[start of Records provided]

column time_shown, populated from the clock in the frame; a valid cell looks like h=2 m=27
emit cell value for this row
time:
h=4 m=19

[end of Records provided]
[start of Records provided]

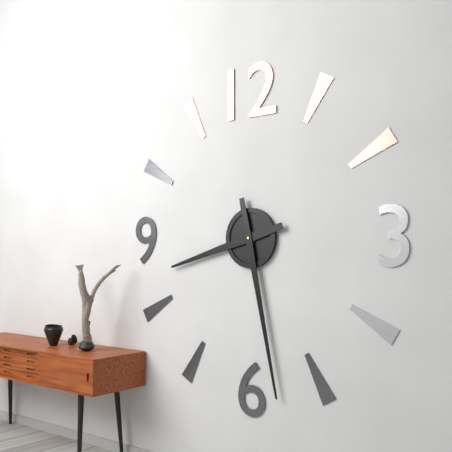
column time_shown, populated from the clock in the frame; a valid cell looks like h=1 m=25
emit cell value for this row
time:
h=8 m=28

[end of Records provided]
[start of Records provided]

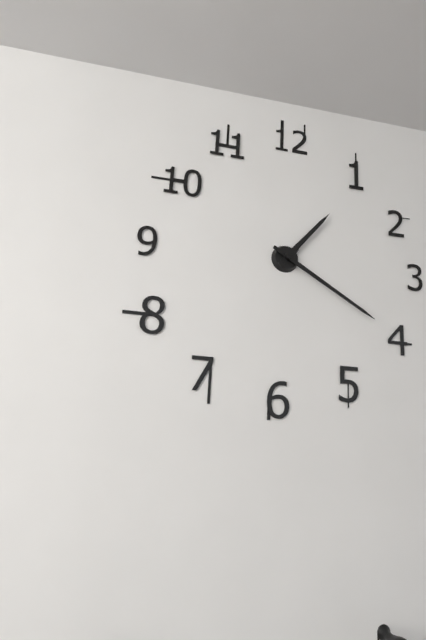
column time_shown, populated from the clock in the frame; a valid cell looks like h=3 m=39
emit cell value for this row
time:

[end of Records provided]

**Task details:** How many lines in the rows above contain the string "like" with its case matched exactly? Reply with the number alone.

**Exercise result:** 3